## Exercise instructions
Find every line in the records below that contains the word "thumb", and copy each such line.

Items from a dataset
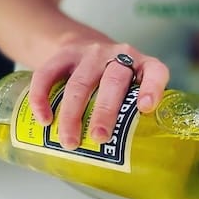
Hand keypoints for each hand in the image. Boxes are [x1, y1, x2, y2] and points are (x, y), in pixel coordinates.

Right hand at [28, 41, 168, 149]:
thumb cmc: (114, 80)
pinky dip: (43, 98)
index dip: (152, 88)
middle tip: (99, 138)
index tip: (146, 108)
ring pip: (80, 83)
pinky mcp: (64, 55)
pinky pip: (49, 74)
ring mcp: (90, 54)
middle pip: (113, 82)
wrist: (83, 41)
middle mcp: (119, 56)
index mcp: (143, 66)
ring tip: (70, 141)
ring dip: (72, 114)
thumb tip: (133, 157)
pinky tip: (44, 119)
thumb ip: (134, 114)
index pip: (155, 72)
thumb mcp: (131, 90)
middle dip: (105, 112)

## Answer
thumb cmc: (114, 80)
thumb tip: (133, 157)
thumb ip: (134, 114)
thumb mcp: (131, 90)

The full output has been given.